Poe's Journal Entry
Daevien did not stir. I am not sure why he has slept so long, what is going on? I wasn’t going to wake him…and I know he didn’t ask for me…that says a lot, right? So I left the ship to make a quick delivery up to Fallgourd. Rather forward Hyur approached me and called me a ‘moonlit rose’. Perhaps those sweet lines work on other females. But…it won’t with me. I look at their actions…and actions sure say a lot, don’t they?Interesting that as I approached the inn to drop off the herbs I saw Lina. Lina?? Turns out she had been hiding to keep away from Carter. We chatted while I drank my tea. I felt bad, Lina looked lonely, bored perhaps? I want to help with the Carter situation, but I don’t think anyone thinks I would be helpful. Oddly enough, as we sat, it dawned on me Lina was wearing Ace’s shirt….This is proof I have been in the clouds. Lina….was wearing Ace’s shirt. His shirt! I thought something was going on at the masquerade and now she is in his clothing? I wanted to press her for information but held off. I know I am too curious and it isn’t my business.

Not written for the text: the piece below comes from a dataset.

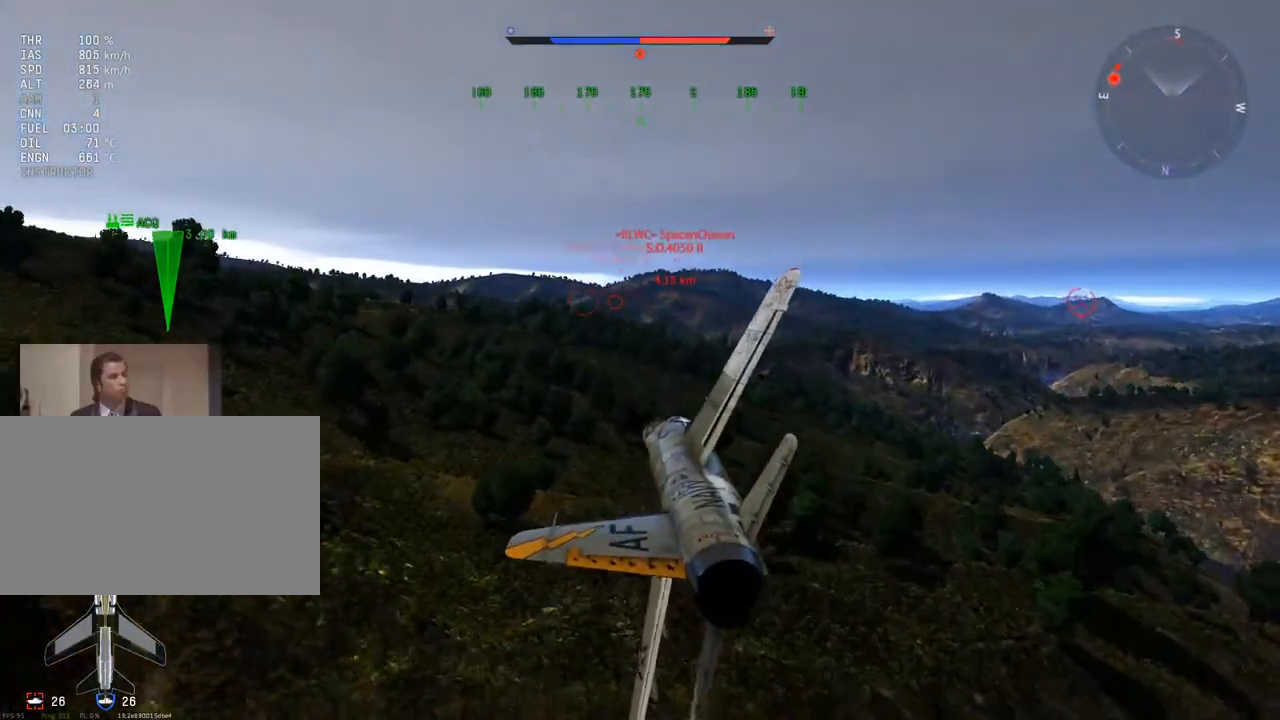
{"keys": [], "mouse": [], "mouse_move": "still", "events": [[50, "a", "up"], [367, "mouse_wheel", "down"], [468, "mouse_wheel", "up"]]}
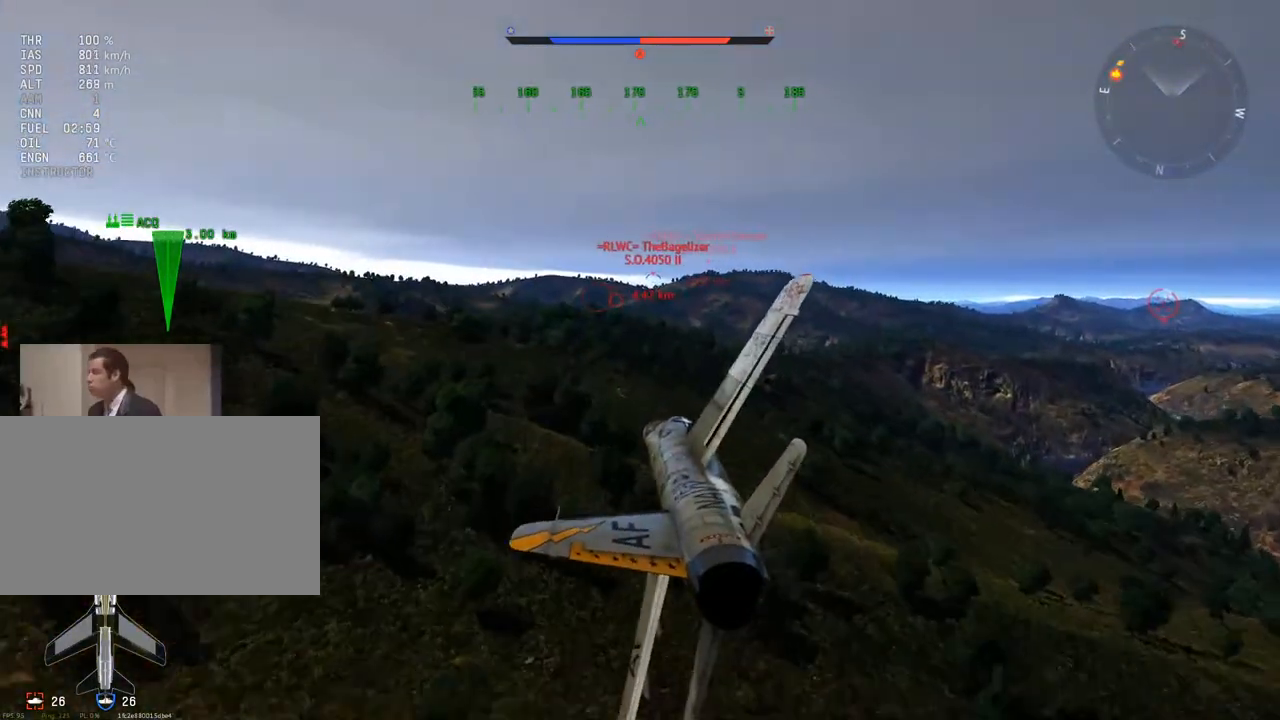
{"keys": [], "mouse": [], "mouse_move": "still", "events": [[300, "a", "down"], [334, "a", "up"]]}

I feel like I need a night to run away, a girl night where I can cry on a shoulder. Rose has been busy, she is who I would turn to. I may go speak to Ace, but…I know he has a lot on his mind and he seemed so tired when I last spoke with him. I am confused by Daevien’s actions as of late. Busy, gone…he leaves as soon as he is back. I suppose that is message enough, right? I would talk to Lina about it, but she has her own stuff going on and S’anhu…well, S’anhu has more important things to focus on.
Before I returned to the ship, I stopped by to see Relan. He simply held me in his arms as I cried…I shouldn’t have, but I couldn’t help it. I remember him simply rubbing my back and patting my head. Told me life was never easy or simple. It’s funny how we all used to gather at the wayward point and I felt like things were good. So much has happened, it feels fractured. It’s amazing how lonely one can feel…even while in a group.